He was addressing a memorial gathering for the 44th anniversary of the Warsaw Ghetto Uprising, mounted jointly by the Metropolitan Synagogue here and the Workmen’s Circle, an organization which Koch has frequently supported.

In slow and measured words, Koch related how he went to Poland in February out of “a compulsion, an obsession” to see the Warsaw Ghetto memorial and Auschwitz. He did not go, he said, to see “quite frankly, the place where my parents had been born, because I don’t know of any Jews who were born in Poland who ever tell me it’s their home, because they were not made very comfortable there.”

He went to see Warsaw and Auschwitz, he said, because he had “an almost pain to do that.” In Warsaw, he said, after breakfasting with Warsaw Ghetto hero Marek Edelman, he went to see the monument to the ghetto, a memorial that affected him in an unexpected way.
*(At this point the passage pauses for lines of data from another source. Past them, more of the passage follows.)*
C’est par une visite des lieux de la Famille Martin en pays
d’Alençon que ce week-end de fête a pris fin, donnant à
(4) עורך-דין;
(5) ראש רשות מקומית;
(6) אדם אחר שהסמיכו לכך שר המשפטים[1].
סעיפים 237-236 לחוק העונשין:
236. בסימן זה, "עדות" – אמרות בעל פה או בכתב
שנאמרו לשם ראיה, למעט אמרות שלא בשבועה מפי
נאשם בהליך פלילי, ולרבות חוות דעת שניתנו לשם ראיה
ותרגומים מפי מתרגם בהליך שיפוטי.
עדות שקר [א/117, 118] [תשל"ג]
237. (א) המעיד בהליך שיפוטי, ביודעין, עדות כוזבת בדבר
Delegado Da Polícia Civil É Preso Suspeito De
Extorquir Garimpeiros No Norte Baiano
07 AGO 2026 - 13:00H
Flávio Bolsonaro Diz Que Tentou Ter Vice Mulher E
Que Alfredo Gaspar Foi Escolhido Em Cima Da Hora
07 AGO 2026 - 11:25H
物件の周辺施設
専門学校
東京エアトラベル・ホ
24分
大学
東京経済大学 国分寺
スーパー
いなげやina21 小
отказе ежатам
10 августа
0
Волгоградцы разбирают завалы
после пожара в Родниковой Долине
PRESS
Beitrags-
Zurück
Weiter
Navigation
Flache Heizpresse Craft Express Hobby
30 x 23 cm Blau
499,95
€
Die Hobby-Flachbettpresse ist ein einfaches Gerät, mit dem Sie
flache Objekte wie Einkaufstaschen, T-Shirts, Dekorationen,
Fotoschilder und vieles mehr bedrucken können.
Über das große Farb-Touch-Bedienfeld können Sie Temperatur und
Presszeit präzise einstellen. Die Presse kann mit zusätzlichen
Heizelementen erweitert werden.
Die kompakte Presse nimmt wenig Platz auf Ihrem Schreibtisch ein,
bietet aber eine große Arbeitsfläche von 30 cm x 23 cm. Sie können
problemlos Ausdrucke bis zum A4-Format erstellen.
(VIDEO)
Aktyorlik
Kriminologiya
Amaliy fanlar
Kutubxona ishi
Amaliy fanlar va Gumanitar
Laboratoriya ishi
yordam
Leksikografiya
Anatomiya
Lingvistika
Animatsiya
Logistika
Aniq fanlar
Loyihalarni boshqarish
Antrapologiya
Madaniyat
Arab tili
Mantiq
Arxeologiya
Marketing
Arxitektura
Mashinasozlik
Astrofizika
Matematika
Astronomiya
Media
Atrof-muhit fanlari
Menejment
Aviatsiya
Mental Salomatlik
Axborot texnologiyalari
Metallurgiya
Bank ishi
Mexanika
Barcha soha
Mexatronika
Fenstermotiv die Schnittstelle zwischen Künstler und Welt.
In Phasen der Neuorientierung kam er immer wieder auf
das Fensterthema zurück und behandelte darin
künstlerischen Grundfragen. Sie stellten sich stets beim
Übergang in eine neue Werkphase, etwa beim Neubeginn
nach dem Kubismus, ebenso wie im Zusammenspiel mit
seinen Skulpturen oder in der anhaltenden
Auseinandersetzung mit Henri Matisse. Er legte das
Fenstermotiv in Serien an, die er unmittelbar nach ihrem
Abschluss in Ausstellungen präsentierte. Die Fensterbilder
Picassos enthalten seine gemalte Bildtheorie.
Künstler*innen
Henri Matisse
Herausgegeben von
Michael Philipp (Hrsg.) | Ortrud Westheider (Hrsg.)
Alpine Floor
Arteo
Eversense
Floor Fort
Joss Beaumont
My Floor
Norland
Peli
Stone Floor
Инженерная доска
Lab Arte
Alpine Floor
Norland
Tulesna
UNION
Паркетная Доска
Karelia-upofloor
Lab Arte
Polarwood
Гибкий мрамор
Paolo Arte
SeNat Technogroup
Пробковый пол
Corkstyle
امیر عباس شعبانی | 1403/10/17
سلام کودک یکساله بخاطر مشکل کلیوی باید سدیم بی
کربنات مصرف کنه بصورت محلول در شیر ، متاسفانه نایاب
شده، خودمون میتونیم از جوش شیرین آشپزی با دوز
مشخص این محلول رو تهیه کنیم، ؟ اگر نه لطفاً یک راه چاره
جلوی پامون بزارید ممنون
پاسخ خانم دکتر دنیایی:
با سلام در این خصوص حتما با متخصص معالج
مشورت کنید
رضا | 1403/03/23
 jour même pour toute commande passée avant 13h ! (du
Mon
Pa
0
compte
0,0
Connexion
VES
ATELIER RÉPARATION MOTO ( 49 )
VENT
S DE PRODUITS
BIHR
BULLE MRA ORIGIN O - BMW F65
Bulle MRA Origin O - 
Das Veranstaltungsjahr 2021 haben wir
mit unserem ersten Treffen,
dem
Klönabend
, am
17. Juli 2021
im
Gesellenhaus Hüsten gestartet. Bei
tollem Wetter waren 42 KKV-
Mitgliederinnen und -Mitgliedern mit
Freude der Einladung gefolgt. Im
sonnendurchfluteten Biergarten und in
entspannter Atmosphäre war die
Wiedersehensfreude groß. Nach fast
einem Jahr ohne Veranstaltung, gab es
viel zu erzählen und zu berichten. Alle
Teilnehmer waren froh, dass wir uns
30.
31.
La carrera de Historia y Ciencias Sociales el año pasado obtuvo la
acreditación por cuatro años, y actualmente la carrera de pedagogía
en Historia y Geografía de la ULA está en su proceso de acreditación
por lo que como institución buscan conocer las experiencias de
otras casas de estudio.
“The monument that you see,” Koch recounted, “the face of the monument, did not move me… It was the reverse side that moved me. The reverse side is a frieze showing a line of men, women and children who are marching to the crematoria. That image that I have, there is no question but that Jews, under the most extraordinary of circumstances, showed special courage… But for me, it was to see Jews marching– children, women, men — to their death with faith in God, exhorting us from that monument never to forget what happened.” He saw this in his mind, he said, later when he went to Auschwitz, where he spent several hours, touring the barracks, “And I had great sorrow — it was unbearable. And yet, I was glad that I could come in winter, when I could see it at its worst.

“I walked through the barracks, with no heat, and here I was all bundled up, and I was terribly cold. I could see the rooms where people were three in a wooden cot, nine in the cot, with three rings, with no blankets, and no heat…

“Then they took you into a number of different barracks, and one would describe the Jewish experience. The others would describe the French, the East German, others. And I said to myself, it’s a sin that they describe it as the French, the East German, the other countries, because people who came from those other countries were Jews.

“There were four million people who were murdered at Auschwitz and Birkenau, and three and a half million of them were Jews. And so only until a few years ago, we would not have known that they didn’t have the barracks described as the Jews. It was only world pressure that, I think, brought them to the point where they had to acknowledge it. You would not have known that the overwhelming number of people killed at Auschwitz and Birkenau were Jews.”

THE WORD JEW NOT MENTIONED IN SOVIET FILM

What was worse, said Koch, was a film showed to those entering Auschwitz, a film made by the Russians 42 years ago when they liberated the camp. “Not one acknowledgment in that film–22 minutes it is, and it’s in different languages–they never mention the word Jew once in the film. You would never know that Auschwitz was the place where they murdered Jews.”

Koch said that he took the matter up with the Deputy Premier of Poland when he came to New York following his visit. He told him, he said, two things: “In America, we are all hyphenated. We have Irish-Americans, French-Americans, Italian-Americans, Jewish-Americans. And we all revere the country of the birth of our parents and our grandparents. But,” he told the visiting diplomat, “never in the world would I ever say to anybody that I am a Polish-American. I could never say that, because the memories that I have that go back to when my parents escaped from Poland are such that I could not possibly think of Poland as the country of my ancestors. I could not.”

Koch emphasized that he did not blame Poles for the concentration camps, to which Poles were sent as well. “But,” said Koch, “there were Poles who deliberately delivered Jews into the hands of the Nazis. We know it, and we can’t forget it.”

The Polish diplomat asked Koch “to understand that it was only in Poland where if a Polish Christian helped a Polish Jew, that the entire Polish Christian’s family was subject to death according to the Nazi law, whereas in other countries occupied by the Nazis it would only be that individual.”

And that is true, said Koch. And the Polish Deputy Premier reminded him that the largest number of Righteous Gentiles honored at Yad Vashem are Polish Christians. Koch agreed to this, too. But, he said he told the Polish Diplomat, “there is something you can do about that film. You have got to have a prologue, you have got to recite the fact that Auschwitz and Birkenau were concentration camps built especially to murder the Jews.” The Polish official told him, Koch said, that he would.